The first time I saw a Les Paul in person was very memorable, even if it was just a bad cheap copy. I decided right there and then that I would eventually own a Les Paul. The first electric guitar I ever had was an Samick Greg Bennett Avion AV-3, which was a very Les Paul looking guitar. After I started playing in bands and joining jam sessions and the shoulders started beginning to feel the 2+ hours of playing a Les Paul, I started giving in a bit more into SGs. I never ceased to be a Les Paul guy, but now I consider myself equally an SG guy as well.
Here ya go pal...
Jake Kiszka from Greta Van Fleet aka that really controversial band that sounded like Led Zeppelin. Being a younger guy myself he inspired me to pick up my first sg that being a sad little white Epiphone one. And as soon as i got it i learned my first and favourite riff that same day although it sounded shocking haha.
Anyone mentioned Zal Cleminson?
Angus Young, mostly. I read where he chose the SG over the Les Paul because of the lighter weight, and he has smaller hands like me. Pretty much matches my experience as well. I just couldn't get used to the body shape of the LP and find the SG much easier to play.
Did anybody besides myself simply buy your first SG because you liked the guitar?
Enjoyed it's play-ability?
Felt the upper fret access was wonderful?
Liked the tones & versatility of it's pick-ups, various pick-up options & 2 Vol 2 Tone knob potential?
Liked the Vibrola option?
Or just essentially bought the damn guitar because it was right for you & expected it was going to be a great tool / musical instrument for you to play & express yourself on?
Those are the reasons a guitar-player, striving musician should be buying a guitar.
Sure it's ok to buy a guitar because XYZ has that guitar & yes that is just is fine. But we all know what buying something for looks, status or image is about & what it's called.
I'm just saying there are a lot of people (yes, like myself) that bought an SG because it was simply the right guitar & the right time & believed it would serve their playing needs well.
So I don't think I'm alone if I was to honestly answer the OP's question
"SG players that made you choose the SG"
would have to be NO musician / player MADE me choose the SG, the SG simply compelled me to buy it because of it being the wonderful instrument it really is for me.
Andy Cairns from Therapy?
After much trial and error, I determined that I enjoy the sound of humbuckers and a 24,75" scale length. I also like "classic" looks - a guitar needs to look familiar to my eyes. Someday I'll probably buy a Les Paul, because whenever I see one, I think of the Manic Street Preachers and Led Zeppelin; yet when I play one myself, it's always all mud and boom.

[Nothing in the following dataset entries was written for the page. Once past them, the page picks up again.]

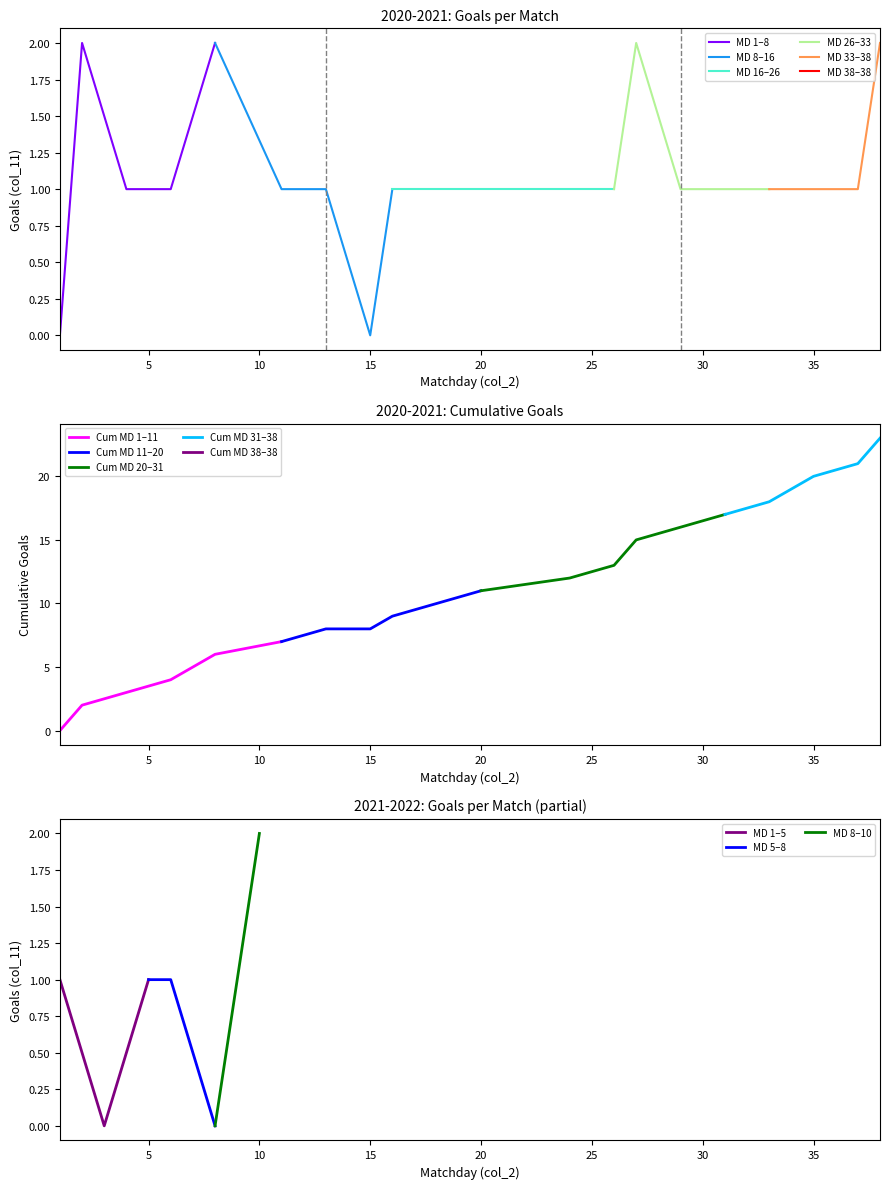

What is the difference between the second highest and second lowest values in the Matchday series?

35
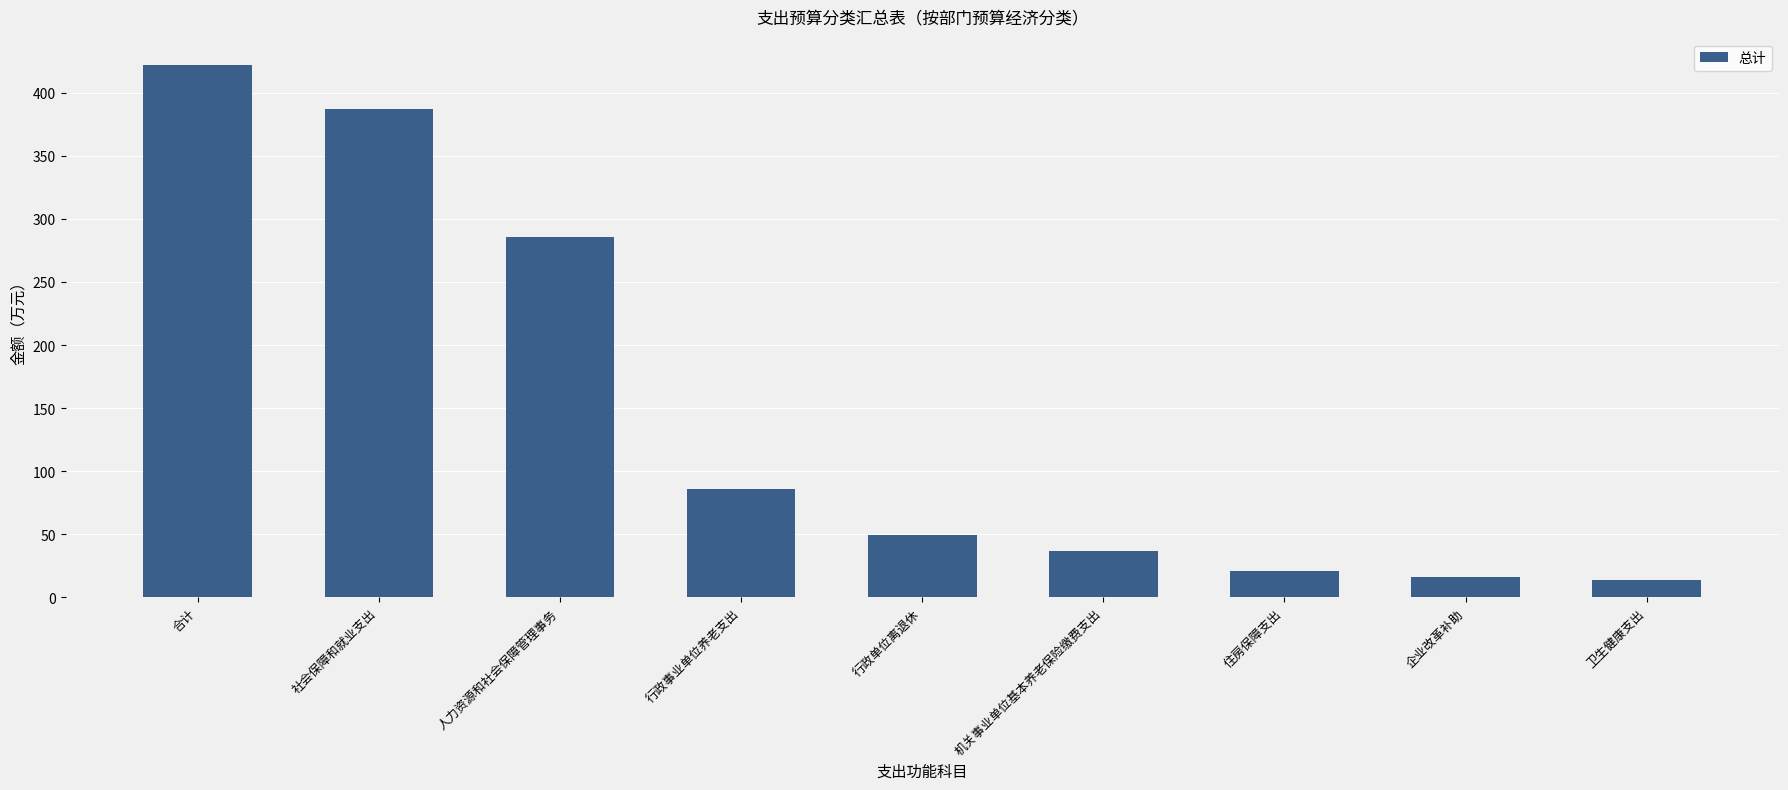

What is the label of the 7th bar from the right?

人力资源和社会保障管理事务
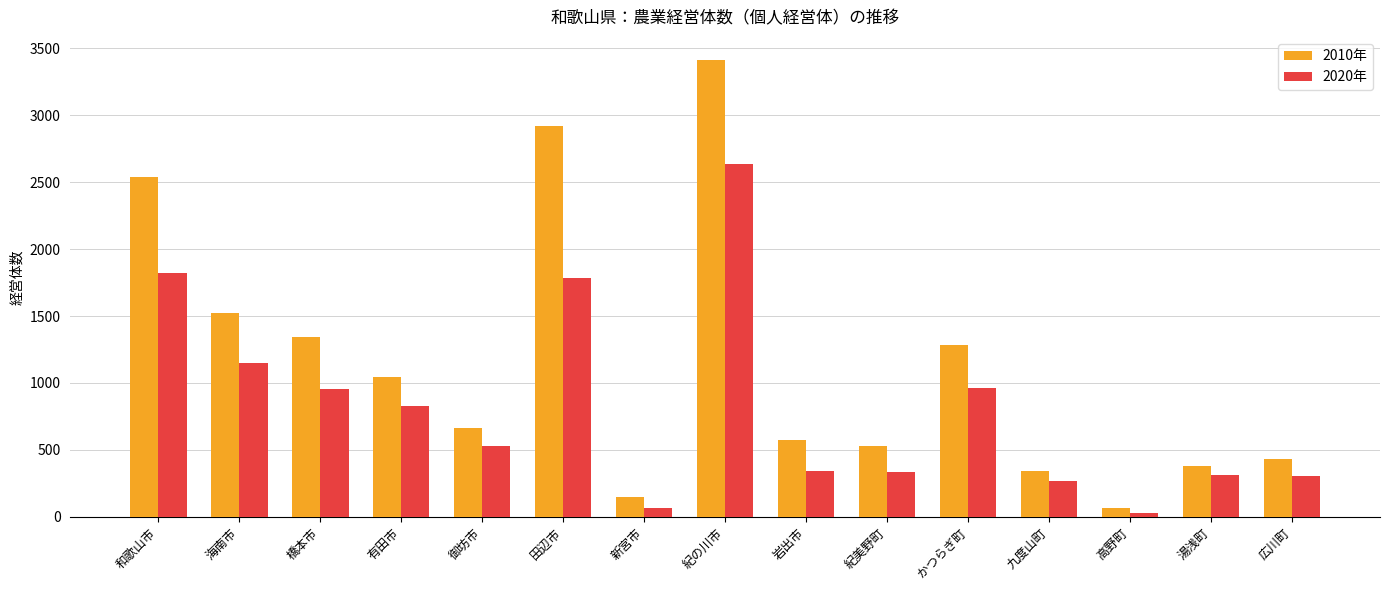

Which category has the lowest value in the 2010年 series?

高野町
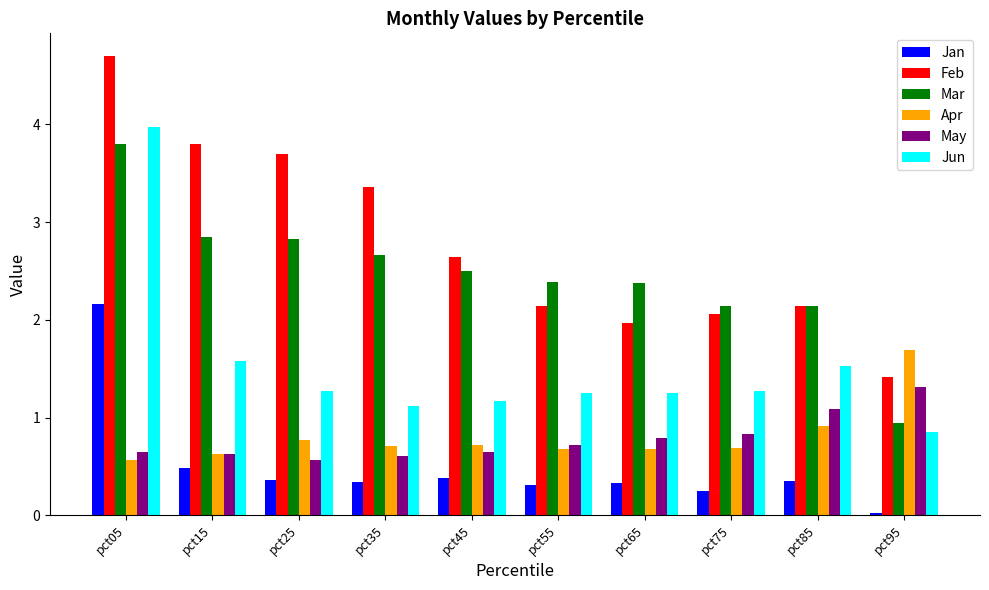

Count the number of categories in the chart.

10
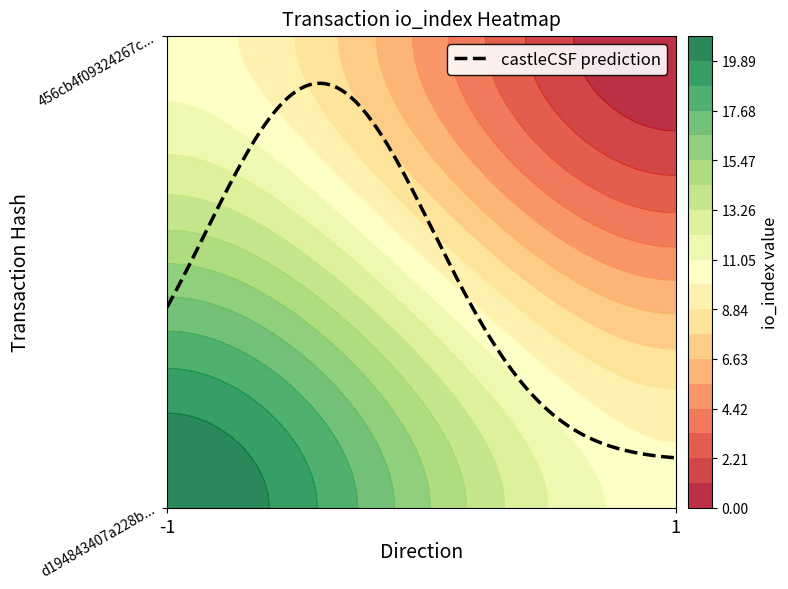

Between direction and io_index, which is larger?

io_index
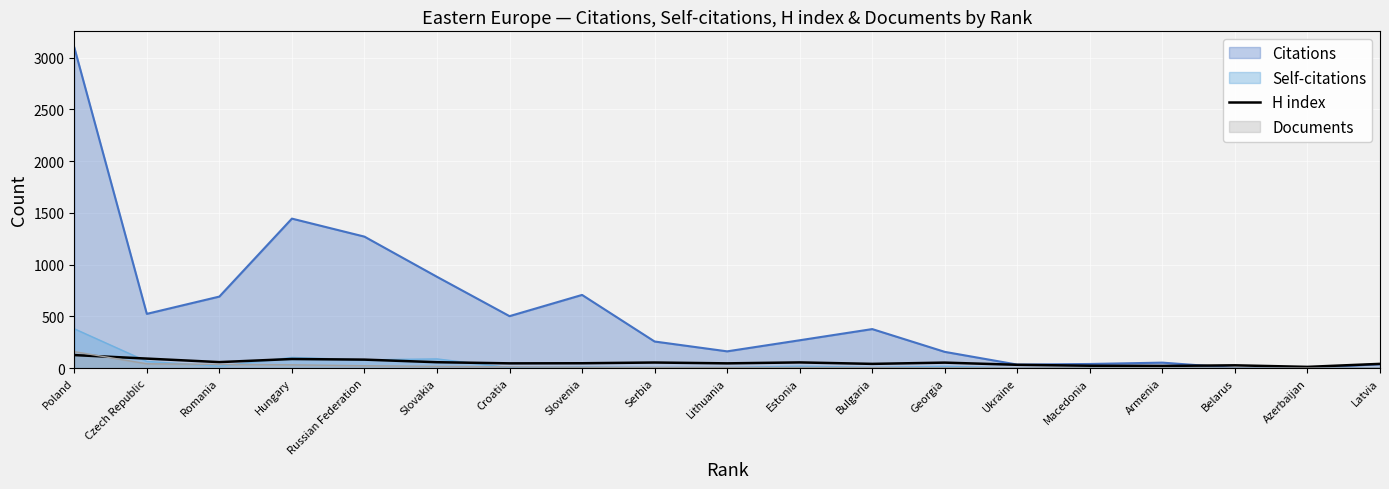

Which label corresponds to the largest value in the chart?

Poland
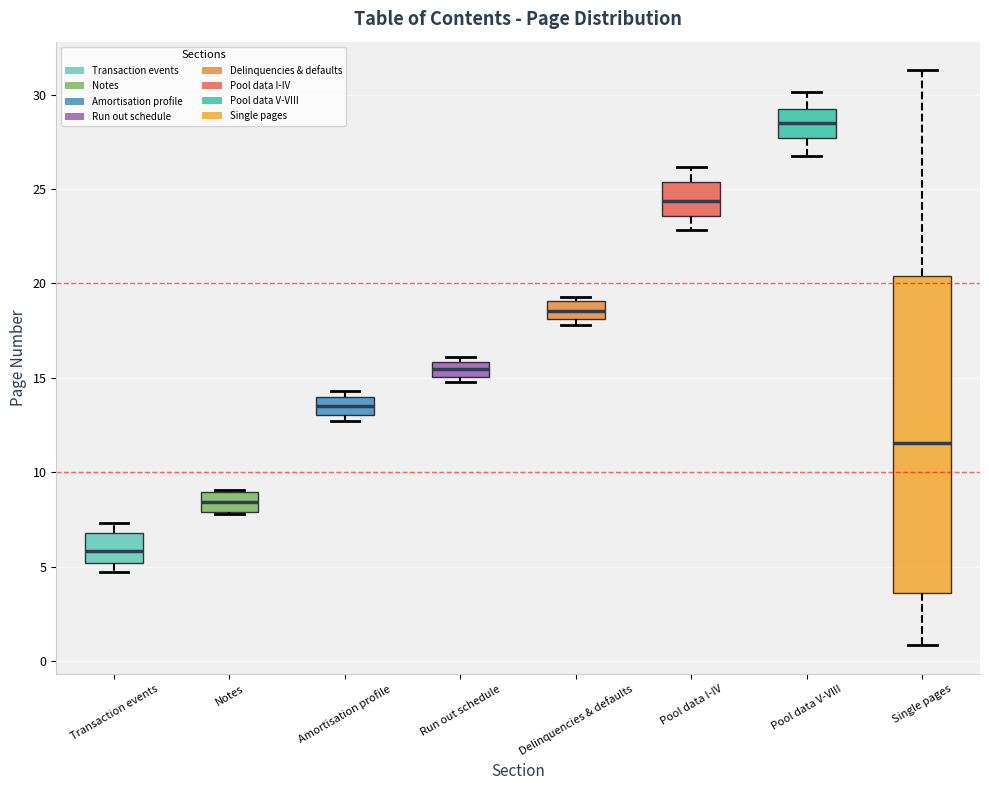

Which box is the tallest, from its lower edge to its upper edge?

Single pages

When I saw Tom Petty & The Heartbreakers both Tom and Mike Campbell played SGs a few times during the show. I somehow ended up in a sweet spot where I could hear the guitars clearly. I loved the sound of them and that’s when I started jonesing for one.
I chose the SG based on the fact that it is the most ergonomic guitar with the best upper fret access that I have ever played.
Purchasing a guitar because one of your guitar heroes plays it...
What may be right for someone else may not be right for you.
I’ve never understood the concept of signature guitars being mass produced for purchase by the public.